やっぱり電源が入っていないのか画面はつかないが、このスマホが今持っているスマホと同じ性能の物なら、表に出さない方がいいだろう。


「普通のスマホなら売って少しはお金になるけど、このスマホは多分お金にできないんだよな〜。 あ、そうだ。 このスマホってなんて名前なんだろう? スマホのカメラじゃスマホの情報映せないし、ちょっと確認するか」


一応周囲に敵がいないことを確認し、『カメラ』を起動してスマホを映す。


「『スマートフォン型多機能迷宮端末』か……思いっきりスマートフォンって書いてるやん……ん? なんか出た。 『現在のスマートフォン型多機能迷宮端末にこのアイテムを統合なさいますか?』……『はい』に決まってんだろ~!」


統合ということは、恐らく融合とかフュージョンとか変形合体的な何かで限界突破し、今使っているスマホがパワーアップするのだろう。

そう考えて『はい』の表示をタップする。

すると、画面に映っていたスマホは消えてなくなり、画面に新たな表示が現れた。


『統合完了。 バッテリー容量が少し上昇し、バッテリーの消耗が大きく減少いたしました』


「……確かにバッテリー持ちが良くなったら性能アップだけど……違うよ! そうじゃないんだよ!」


ファンタジーなスマホなので、よりファンタジーな方面に強化されることを期待したのだが、めちゃくちゃ無難なところが強化されてしまった。


確かにこれはファンタジーなスマホだが、3日に1回は充電していた。

だが普段から、パソコンと、ネットに必要なモデムやルーターと、冷蔵庫以外のコンセントは、使うときしか挿さない様にして節電している。

スマホの充電回数が減る程度では、電気代にはほとんど影響がないだろう。


そんな訳で少しガッカリしていると、どこからか足音の様な音が聞こえた。

ダンジョン内は少し音の反響があるので、正確な方向かは分からないが、来た道の様な、壁の裏から聞こえるような……。

少し手前に分岐路があったので、音の発生源はもう一つの通路の方にいるのかもしれない。


もしこの足音がモンスターの発している音だとすれば、ダンジョンが一新されてから初めての戦闘になる。

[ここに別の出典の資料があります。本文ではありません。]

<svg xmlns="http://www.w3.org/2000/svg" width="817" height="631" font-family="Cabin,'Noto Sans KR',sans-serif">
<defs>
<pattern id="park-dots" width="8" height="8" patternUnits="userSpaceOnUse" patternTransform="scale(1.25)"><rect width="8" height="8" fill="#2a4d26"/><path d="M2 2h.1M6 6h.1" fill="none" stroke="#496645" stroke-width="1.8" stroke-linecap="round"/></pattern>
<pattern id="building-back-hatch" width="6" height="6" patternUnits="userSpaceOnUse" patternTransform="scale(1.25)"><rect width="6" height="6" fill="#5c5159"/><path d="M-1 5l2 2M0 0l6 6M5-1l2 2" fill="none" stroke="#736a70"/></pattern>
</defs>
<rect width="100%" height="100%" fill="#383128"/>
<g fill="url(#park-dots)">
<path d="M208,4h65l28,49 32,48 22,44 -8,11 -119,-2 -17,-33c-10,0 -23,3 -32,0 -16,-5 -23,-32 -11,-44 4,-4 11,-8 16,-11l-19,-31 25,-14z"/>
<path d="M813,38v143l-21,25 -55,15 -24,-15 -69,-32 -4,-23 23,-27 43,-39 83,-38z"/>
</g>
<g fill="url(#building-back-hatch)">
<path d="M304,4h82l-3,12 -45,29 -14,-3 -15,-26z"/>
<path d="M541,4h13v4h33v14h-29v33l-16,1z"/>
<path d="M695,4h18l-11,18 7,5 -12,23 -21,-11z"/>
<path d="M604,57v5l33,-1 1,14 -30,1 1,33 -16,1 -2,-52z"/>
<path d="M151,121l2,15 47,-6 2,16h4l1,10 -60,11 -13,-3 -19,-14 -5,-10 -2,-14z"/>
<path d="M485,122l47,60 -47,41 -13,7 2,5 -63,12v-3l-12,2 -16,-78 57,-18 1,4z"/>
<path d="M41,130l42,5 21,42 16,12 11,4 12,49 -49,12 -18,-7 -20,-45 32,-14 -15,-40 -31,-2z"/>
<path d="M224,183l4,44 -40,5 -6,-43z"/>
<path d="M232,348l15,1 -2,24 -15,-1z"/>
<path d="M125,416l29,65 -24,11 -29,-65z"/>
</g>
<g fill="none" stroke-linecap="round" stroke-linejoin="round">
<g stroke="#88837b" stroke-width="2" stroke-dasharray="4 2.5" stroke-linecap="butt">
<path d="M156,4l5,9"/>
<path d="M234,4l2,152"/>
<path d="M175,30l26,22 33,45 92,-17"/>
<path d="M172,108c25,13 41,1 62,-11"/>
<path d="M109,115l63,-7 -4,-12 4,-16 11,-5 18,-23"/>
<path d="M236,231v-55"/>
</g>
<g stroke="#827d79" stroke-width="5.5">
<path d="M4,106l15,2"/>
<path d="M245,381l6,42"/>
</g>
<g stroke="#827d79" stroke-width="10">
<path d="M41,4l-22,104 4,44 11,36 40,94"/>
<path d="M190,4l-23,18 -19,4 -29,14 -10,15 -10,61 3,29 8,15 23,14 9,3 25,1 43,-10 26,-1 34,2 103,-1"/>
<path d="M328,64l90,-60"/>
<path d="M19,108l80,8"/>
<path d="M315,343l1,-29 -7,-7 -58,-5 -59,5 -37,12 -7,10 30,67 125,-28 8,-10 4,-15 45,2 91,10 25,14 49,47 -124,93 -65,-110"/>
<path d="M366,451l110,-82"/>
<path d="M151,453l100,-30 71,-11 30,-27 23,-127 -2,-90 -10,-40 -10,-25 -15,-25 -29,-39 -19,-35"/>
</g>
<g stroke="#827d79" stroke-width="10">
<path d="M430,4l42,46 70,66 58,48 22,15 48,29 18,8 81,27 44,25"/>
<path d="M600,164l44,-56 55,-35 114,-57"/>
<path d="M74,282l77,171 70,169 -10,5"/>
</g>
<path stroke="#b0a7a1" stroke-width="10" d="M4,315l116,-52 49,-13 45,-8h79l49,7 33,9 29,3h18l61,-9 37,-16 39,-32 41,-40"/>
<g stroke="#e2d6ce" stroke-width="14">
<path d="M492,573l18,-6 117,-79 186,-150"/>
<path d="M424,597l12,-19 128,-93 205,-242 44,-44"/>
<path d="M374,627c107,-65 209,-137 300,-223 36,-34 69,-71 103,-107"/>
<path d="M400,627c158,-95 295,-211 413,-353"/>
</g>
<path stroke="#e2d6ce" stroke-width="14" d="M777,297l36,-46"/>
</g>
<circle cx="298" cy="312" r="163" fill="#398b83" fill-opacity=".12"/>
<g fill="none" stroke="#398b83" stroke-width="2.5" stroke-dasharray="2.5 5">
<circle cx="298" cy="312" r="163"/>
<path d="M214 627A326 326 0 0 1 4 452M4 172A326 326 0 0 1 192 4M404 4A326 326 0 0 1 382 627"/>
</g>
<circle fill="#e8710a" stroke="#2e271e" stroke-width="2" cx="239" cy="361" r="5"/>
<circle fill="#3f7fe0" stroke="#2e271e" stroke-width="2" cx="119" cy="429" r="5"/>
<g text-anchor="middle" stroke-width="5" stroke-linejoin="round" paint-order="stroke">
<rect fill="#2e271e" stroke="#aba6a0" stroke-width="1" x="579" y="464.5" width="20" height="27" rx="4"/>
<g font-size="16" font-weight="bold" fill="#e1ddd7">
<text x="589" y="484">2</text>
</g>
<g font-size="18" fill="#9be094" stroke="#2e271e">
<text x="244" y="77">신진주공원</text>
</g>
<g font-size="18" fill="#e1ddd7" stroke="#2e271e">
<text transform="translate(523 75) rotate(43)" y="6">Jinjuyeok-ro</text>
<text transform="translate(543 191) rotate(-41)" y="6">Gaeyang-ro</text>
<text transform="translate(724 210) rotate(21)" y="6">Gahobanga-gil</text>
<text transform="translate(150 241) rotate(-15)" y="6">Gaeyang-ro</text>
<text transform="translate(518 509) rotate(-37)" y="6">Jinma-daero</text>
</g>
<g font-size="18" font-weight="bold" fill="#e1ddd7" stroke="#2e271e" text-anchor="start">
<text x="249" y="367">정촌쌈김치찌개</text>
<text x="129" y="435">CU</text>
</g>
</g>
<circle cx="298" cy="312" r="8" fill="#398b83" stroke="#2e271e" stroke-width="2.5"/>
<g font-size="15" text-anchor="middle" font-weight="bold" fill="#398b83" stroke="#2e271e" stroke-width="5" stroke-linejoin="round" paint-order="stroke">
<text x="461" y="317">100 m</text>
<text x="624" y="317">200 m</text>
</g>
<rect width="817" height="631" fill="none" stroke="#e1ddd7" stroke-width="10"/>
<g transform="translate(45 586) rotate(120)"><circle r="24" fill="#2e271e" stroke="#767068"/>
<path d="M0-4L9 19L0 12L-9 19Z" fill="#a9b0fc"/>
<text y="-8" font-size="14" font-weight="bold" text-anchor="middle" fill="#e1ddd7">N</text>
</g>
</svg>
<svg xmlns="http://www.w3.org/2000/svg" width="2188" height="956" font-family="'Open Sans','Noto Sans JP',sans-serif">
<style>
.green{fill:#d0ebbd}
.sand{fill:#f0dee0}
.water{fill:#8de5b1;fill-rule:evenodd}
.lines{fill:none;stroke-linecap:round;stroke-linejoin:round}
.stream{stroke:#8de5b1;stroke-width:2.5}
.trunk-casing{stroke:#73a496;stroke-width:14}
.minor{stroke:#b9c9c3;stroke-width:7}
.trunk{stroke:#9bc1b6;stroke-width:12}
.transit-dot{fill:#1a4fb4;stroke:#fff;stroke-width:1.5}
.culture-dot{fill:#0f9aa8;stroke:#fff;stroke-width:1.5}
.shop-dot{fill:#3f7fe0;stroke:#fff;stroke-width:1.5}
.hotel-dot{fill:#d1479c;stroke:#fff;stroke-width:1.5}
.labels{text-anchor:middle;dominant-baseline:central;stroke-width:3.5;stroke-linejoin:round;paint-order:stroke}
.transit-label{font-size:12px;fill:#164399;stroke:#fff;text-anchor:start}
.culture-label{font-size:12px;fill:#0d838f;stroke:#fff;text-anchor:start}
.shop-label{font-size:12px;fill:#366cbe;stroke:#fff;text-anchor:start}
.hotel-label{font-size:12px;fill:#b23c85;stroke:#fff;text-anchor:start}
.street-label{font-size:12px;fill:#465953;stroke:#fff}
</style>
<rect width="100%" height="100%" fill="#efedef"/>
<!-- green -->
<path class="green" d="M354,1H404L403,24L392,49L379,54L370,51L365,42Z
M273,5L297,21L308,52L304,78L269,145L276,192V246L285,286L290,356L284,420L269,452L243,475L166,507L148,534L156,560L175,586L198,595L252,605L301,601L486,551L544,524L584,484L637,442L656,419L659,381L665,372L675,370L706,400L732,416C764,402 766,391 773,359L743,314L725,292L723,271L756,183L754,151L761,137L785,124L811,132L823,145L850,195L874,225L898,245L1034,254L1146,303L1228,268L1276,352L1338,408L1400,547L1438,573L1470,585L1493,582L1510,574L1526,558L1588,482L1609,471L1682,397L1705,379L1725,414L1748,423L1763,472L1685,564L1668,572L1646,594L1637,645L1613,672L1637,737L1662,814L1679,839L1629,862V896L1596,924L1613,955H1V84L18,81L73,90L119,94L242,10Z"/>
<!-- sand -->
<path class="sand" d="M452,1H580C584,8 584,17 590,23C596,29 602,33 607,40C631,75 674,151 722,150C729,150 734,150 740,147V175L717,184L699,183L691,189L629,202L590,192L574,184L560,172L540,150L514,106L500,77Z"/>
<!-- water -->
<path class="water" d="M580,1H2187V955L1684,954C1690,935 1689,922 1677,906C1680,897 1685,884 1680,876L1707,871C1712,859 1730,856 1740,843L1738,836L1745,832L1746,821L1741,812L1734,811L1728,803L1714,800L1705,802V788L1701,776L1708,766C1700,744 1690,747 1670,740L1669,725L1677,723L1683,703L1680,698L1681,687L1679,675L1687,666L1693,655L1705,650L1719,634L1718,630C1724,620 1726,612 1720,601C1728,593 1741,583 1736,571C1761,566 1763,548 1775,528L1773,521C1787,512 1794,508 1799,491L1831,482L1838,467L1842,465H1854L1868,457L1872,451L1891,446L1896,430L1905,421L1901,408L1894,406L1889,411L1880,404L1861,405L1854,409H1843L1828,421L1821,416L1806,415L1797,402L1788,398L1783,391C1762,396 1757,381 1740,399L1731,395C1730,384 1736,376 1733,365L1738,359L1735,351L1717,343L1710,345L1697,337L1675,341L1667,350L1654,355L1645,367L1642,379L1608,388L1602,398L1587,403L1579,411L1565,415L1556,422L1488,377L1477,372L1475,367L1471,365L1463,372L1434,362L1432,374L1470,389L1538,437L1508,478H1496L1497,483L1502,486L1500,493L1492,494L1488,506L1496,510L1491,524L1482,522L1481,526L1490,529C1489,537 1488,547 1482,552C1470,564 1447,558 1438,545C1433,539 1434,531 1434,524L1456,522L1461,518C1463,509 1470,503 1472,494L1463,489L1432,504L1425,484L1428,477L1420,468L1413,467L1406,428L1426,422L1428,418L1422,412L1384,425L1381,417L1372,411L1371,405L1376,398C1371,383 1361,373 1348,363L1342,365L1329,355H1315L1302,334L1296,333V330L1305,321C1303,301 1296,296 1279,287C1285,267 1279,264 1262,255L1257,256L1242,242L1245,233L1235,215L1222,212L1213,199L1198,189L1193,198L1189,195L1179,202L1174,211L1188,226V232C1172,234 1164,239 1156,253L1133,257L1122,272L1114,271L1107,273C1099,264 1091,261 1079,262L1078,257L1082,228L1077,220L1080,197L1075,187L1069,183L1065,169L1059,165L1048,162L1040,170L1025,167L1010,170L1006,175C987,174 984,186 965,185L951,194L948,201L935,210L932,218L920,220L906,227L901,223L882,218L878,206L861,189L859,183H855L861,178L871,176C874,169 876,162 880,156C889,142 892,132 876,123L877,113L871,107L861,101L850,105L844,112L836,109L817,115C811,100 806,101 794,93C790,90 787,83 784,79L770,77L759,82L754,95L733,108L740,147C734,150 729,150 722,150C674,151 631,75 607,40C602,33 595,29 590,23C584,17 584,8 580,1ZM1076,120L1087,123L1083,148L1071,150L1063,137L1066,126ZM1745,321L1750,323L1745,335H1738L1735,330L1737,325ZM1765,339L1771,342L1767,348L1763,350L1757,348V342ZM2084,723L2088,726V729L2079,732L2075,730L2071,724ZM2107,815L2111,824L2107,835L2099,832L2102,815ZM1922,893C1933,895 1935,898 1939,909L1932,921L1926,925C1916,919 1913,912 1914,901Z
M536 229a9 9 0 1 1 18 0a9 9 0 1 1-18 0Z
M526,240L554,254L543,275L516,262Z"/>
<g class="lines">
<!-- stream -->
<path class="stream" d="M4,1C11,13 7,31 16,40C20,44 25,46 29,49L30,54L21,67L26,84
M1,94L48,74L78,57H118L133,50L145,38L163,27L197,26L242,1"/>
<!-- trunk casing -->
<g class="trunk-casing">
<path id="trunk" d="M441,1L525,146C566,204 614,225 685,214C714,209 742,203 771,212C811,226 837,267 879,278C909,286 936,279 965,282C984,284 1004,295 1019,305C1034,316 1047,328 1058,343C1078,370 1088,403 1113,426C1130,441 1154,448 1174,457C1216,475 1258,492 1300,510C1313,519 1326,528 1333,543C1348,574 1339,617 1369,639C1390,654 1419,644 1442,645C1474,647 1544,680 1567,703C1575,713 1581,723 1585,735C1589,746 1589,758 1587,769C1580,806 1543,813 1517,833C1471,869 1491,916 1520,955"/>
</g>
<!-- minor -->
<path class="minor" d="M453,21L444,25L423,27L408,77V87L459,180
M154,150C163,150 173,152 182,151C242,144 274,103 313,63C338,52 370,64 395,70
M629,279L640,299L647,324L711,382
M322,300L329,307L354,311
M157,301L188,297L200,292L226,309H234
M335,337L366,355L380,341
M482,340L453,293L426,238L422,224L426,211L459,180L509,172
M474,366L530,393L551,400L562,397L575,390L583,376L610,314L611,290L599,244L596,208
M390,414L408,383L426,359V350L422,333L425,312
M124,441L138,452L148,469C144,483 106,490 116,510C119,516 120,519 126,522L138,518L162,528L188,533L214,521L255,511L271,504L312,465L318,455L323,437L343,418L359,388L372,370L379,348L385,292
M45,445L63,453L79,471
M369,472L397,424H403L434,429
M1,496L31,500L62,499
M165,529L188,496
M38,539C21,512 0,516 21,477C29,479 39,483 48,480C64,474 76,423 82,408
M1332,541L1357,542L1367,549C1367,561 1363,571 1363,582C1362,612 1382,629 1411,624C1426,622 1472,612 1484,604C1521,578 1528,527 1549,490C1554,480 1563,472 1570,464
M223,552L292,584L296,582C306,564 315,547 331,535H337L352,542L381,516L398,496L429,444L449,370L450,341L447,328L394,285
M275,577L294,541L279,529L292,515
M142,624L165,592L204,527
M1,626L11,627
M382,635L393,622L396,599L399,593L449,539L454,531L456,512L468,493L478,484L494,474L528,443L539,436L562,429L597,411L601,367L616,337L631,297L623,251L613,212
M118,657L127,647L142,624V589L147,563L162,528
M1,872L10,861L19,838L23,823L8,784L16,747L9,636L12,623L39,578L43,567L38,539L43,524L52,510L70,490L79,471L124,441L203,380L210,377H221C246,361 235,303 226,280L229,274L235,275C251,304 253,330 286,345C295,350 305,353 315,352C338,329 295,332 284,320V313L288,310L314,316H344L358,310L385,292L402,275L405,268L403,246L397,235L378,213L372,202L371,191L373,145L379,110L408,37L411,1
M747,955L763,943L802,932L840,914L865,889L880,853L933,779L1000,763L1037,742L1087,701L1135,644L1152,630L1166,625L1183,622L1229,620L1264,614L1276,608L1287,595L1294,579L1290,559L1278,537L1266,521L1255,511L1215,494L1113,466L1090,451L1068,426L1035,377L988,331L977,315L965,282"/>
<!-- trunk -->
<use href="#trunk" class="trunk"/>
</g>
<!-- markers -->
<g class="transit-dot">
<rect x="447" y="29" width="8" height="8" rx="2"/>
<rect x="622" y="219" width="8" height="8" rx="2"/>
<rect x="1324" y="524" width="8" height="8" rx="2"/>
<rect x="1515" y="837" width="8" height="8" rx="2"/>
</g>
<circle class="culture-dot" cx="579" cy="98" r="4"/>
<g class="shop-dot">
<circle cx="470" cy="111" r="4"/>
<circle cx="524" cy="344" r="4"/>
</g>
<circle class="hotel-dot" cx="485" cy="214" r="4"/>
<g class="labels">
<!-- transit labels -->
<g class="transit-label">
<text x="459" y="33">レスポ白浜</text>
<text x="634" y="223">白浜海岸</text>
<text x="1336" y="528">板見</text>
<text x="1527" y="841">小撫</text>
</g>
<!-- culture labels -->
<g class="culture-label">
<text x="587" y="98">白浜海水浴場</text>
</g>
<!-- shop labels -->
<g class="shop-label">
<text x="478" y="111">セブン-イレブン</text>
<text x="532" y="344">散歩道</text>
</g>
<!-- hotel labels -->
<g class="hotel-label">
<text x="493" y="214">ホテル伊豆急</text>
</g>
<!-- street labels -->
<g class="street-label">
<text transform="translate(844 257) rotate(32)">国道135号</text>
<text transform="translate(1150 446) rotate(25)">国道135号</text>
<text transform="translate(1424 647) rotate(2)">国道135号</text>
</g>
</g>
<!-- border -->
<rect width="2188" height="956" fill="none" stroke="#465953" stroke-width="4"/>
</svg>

未知のモンスターが現れる可能性も考え、ホルスターから銃を抜き、コッキングしていつでも撃てる状態にしてから近づくことにした。


足音を立てないようにゆっくりと移動する。

やはり、聞こえてくるのは足音で間違いないようだ。

この曲がり角の先にモンスターが来ているはず……。

角からチラッと顔を出して確認すると、そこにはゴブリンが1匹歩いて近づいてきているだけだった。


「何だゴブリンか。 見た感じ1匹しかいないみたいだし、普通に撃つか」


というわけで発砲。

落ち着いた状態でしっかりと狙って撃ったので、普通に頭に当たり、ゴブリンは消滅した。


「だいぶ慣れたけど、やっぱりちょっと銃声が大きいな。 弾の大きさ自体は小さいんだし、サイレンサーさえ付ければだいぶ音はマシになると思うんだけど……帰ったら自作出来ないか調べてみるか」


マガジンは問題なく使えるのならエアガン用でも特に気にしない。

だが流石にサイレンサーは安全性に直結するパーツなので、使えるのか分からないエアガン用の物を買おうとは思わなかった。

本物の銃で使われるサイレンサーはさすがにないと思うので、恐らく自作するしかないだろう。